Saboreemos esta verdad al pensar en nuestro Bautismo y procuremos no olvidarla, sobre todo, cuando la vida presente su cara menos simpática. Quien ha creado todo lo que vemos y no vemos, al que adoran millones y millones de ángeles con enorme respeto y una profunda veneración, quien tiene en sus manos el destino de este mundo que pasa, es mi Padre. Mi Padre. No un ser lejano que vive el margen de mis temores y esperanzas, sino Alguien a quien puedo acudir con la confianza con la que un pequeño acude a su madre o a su padre en sus apuros.

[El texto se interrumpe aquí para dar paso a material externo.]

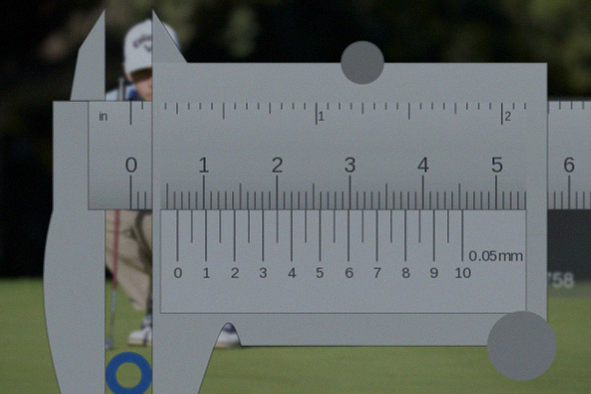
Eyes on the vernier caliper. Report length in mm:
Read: 6.4 mm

Desde el día de nuestro Bautismo, el Espíritu Santo que descendió también a nuestro corazón va labrando en él la imagen de Jesús. Pero “no como un artista, dice S. Cirilo de Alejandría, que dibujara en nosotros la divina sustancia como si Él fuera ajeno a ella. No es de esta forma como nos conduce a la semejanza divina; sino que Él mismo, que es Dios y de Dios procede, se imprime en los corazones que lo reciben como el sello sobre la cera y, de esa forma, por la comunicación de sí y la semejanza, restablece la naturaleza según la belleza del modelo divino y restituye al hombre la imagen de Dios”.

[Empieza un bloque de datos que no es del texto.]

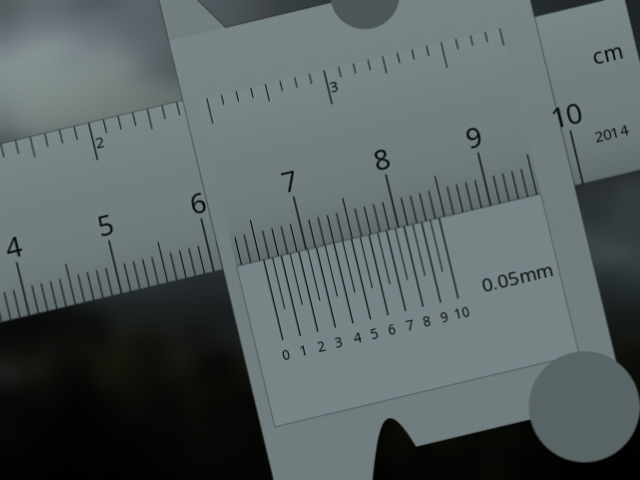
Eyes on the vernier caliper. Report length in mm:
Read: 65.4 mm
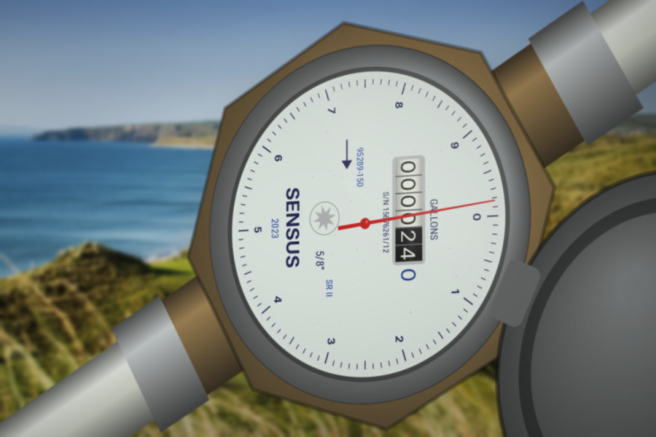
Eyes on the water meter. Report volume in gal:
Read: 239.8 gal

Si somos dóciles a esa acción del Espíritu Santo y que se manifiesta en impulsos de una mayor generosidad con Dios y con quienes nos rodean, en una lucha más seria contra nuestras inclinaciones torcidas, iremos poco a poco pareciéndonos cada vez más a Jesucristo, haciéndonos una sola cosa con Él, sin dejar de ser nosotros mismos, como ese hierro que metido en la fragua va progresivamente llenándose de luz y energía. Nuestra vida se convierte entonces, en cierto sentido, en una prolongación de la vida terrena de Jesús, porque Él vive verdaderamente en nosotros como el fuego en el hierro.

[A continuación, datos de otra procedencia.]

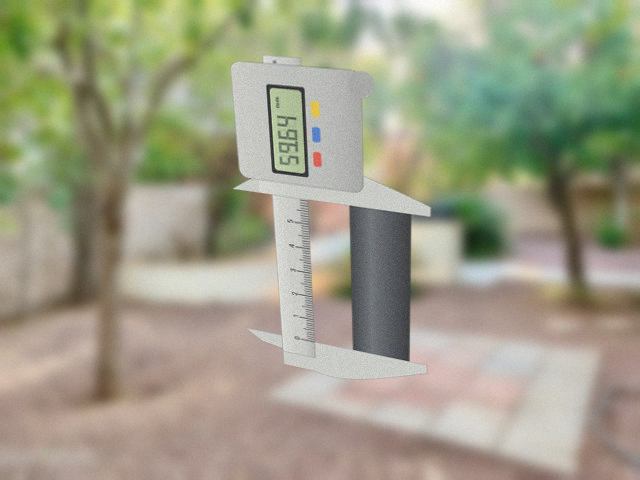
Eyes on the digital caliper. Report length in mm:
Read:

S. Francisco de Sales solía decir que entre Jesucristo y los buenos cristianos no existe más diferencia que la que se da entre una partitura y su interpretación por diversos músicos. La partitura es la misma, pero la interpretación suena con una modalidad distinta, personal; y es el Espíritu Santo quien la dirige contando con las distintas maneras de ser de esos instrumentos que somos nosotros. ¡Qué inmenso valor adquiere entonces todo lo que hacemos: el trabajo, las contrariedades diarias bien llevadas, los pequeños y grandes servicios, el dolor! Sí, Dios se complace en nosotros, porque en cada uno ve la imagen de su Hijo preferido.